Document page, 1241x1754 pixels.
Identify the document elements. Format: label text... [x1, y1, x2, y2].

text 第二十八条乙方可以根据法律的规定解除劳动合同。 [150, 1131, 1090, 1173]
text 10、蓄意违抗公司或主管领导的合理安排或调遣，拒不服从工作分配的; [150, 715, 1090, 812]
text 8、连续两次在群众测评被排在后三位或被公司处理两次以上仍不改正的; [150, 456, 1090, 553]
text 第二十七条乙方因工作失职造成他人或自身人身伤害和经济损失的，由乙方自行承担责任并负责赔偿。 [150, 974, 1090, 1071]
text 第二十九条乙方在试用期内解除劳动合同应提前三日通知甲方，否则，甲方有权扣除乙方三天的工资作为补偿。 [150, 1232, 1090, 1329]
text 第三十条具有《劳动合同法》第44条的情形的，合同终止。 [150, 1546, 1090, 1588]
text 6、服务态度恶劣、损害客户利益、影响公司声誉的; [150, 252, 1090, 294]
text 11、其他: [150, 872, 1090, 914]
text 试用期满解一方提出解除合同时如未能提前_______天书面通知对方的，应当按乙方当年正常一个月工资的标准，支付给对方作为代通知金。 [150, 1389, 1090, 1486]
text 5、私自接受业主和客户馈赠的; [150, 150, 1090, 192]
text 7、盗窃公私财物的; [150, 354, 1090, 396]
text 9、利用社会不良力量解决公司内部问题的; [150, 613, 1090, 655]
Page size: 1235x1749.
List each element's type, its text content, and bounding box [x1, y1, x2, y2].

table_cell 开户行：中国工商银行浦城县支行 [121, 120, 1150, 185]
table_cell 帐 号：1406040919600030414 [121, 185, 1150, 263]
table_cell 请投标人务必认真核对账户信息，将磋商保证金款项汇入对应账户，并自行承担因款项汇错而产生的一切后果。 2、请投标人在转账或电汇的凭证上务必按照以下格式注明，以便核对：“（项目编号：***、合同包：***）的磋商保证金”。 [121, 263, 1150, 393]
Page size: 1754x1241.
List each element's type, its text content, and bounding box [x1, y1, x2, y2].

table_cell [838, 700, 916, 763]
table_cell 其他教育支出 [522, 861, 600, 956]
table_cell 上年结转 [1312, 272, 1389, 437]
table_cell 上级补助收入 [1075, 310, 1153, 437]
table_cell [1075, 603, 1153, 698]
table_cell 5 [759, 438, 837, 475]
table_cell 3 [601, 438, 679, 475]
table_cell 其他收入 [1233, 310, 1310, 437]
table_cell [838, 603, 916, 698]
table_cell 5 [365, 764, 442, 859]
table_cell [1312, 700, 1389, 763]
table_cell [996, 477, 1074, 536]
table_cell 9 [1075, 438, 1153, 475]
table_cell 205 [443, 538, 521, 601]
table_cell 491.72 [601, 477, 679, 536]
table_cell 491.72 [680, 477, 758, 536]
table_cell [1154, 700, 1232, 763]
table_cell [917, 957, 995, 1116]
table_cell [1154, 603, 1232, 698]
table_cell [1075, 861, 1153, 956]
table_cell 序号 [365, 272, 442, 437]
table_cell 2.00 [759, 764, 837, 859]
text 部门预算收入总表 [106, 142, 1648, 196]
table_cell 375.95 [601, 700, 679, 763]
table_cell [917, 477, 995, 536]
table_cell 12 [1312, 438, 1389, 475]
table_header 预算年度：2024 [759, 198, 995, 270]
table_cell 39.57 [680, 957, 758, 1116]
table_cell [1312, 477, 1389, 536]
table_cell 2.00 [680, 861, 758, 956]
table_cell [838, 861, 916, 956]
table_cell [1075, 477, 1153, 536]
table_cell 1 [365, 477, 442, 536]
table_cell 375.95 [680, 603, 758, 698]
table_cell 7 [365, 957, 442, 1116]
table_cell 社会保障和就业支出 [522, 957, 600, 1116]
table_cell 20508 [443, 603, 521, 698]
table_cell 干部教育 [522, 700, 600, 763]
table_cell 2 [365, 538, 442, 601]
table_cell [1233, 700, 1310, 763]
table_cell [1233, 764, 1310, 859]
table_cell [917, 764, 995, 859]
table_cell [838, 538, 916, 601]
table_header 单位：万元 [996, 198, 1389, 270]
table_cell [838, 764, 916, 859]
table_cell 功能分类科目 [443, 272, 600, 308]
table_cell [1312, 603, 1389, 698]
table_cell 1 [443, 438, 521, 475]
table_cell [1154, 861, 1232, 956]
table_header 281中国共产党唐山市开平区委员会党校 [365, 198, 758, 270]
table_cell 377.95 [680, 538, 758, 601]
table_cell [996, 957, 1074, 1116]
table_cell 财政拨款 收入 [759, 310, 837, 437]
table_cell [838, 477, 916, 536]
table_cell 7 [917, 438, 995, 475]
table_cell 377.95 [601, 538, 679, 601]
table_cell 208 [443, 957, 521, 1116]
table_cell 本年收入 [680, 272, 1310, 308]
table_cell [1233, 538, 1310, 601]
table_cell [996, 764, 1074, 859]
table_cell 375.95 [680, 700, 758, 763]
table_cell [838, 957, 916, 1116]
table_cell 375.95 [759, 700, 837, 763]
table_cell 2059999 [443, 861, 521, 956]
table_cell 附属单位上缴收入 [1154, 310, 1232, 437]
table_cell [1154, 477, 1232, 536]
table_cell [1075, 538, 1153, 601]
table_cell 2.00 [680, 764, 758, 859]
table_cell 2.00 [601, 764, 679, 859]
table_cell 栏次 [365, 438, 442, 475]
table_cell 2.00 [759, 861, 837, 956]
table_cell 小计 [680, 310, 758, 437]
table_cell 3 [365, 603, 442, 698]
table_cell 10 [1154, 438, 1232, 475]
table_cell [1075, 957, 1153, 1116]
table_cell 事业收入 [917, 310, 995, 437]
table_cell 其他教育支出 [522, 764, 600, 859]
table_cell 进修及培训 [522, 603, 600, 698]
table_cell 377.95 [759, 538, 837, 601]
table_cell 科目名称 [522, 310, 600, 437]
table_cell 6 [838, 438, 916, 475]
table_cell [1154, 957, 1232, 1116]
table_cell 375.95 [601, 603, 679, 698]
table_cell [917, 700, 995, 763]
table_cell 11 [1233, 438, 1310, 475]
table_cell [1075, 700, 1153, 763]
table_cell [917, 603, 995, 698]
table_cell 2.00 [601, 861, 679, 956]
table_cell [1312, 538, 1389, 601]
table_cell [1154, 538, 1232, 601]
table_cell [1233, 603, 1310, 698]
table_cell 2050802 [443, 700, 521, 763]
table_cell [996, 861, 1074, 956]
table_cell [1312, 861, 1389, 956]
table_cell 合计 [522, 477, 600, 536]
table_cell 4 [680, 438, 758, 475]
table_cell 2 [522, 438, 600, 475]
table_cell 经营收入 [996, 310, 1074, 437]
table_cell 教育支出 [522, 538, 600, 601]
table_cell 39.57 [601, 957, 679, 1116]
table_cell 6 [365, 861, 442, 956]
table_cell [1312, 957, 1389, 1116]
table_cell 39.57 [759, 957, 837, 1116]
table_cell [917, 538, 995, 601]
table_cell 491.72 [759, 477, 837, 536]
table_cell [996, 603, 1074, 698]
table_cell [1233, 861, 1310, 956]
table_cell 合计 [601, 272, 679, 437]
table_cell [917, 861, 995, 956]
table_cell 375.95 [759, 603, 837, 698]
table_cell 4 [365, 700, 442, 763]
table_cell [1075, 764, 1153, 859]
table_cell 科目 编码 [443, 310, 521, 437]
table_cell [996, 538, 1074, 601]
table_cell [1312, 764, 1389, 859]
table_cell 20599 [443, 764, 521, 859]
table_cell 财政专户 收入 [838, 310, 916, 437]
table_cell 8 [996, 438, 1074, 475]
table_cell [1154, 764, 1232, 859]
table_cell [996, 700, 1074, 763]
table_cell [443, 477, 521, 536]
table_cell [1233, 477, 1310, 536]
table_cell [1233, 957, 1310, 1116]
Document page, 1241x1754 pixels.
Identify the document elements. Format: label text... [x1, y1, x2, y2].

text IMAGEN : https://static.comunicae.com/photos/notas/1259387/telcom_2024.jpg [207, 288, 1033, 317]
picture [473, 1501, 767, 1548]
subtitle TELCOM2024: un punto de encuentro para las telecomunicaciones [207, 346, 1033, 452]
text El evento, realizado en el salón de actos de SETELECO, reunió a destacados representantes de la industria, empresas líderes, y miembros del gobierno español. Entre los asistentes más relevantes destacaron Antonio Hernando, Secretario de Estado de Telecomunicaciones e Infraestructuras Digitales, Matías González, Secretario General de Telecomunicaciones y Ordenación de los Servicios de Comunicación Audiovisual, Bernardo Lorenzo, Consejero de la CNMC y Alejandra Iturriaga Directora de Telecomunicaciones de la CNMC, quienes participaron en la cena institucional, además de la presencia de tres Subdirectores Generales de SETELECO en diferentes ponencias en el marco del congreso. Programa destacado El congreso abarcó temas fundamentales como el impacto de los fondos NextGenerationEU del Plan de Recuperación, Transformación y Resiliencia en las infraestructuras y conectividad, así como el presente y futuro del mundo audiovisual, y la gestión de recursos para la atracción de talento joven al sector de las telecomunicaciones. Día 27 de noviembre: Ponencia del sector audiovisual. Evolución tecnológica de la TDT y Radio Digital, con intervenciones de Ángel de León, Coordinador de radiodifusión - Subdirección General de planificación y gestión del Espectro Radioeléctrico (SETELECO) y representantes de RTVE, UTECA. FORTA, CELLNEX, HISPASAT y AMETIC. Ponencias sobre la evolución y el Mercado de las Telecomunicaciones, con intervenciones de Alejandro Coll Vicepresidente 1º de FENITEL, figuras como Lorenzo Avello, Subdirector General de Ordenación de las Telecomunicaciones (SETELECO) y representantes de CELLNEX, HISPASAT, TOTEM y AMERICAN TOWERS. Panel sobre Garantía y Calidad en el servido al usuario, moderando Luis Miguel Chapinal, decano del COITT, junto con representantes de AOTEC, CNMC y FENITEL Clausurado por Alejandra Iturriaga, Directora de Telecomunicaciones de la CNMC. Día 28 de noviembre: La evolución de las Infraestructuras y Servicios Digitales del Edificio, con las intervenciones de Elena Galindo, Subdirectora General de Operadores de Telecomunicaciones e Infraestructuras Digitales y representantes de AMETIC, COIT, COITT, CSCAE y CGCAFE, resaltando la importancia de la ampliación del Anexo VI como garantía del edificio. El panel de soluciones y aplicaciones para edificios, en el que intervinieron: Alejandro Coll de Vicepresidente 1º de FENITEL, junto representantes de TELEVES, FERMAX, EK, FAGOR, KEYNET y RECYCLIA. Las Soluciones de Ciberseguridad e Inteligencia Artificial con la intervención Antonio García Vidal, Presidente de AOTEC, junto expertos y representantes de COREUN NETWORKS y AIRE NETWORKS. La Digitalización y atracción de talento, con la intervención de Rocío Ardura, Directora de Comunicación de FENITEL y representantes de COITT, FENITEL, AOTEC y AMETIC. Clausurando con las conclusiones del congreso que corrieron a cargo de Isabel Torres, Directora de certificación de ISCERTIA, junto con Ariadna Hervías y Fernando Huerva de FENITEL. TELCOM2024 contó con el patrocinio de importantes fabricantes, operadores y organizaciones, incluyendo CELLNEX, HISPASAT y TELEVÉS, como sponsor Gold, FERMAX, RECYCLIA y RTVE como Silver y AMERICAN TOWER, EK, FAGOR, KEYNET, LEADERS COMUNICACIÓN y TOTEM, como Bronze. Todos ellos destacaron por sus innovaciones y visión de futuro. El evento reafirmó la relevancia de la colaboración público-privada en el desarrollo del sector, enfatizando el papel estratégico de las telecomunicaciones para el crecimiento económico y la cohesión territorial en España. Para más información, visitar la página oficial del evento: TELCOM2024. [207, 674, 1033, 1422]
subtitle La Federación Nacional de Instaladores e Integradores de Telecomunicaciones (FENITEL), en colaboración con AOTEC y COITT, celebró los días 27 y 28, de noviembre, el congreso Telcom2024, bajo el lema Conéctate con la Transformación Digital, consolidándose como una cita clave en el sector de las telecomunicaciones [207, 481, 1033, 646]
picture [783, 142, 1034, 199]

#### What the exercise asks
Please, from the material above, copy only the lines from the line with "Page size: 1235x1749." up to and including the line with "Page size: 1754x1241.", exactly as written.

#### Finished exercise
Page size: 1235x1749.
List each element's type, its text content, and bounding box [x1, y1, x2, y2].

table_cell 开户行：中国工商银行浦城县支行 [121, 120, 1150, 185]
table_cell 帐 号：1406040919600030414 [121, 185, 1150, 263]
table_cell 请投标人务必认真核对账户信息，将磋商保证金款项汇入对应账户，并自行承担因款项汇错而产生的一切后果。 2、请投标人在转账或电汇的凭证上务必按照以下格式注明，以便核对：“（项目编号：***、合同包：***）的磋商保证金”。 [121, 263, 1150, 393]
Page size: 1754x1241.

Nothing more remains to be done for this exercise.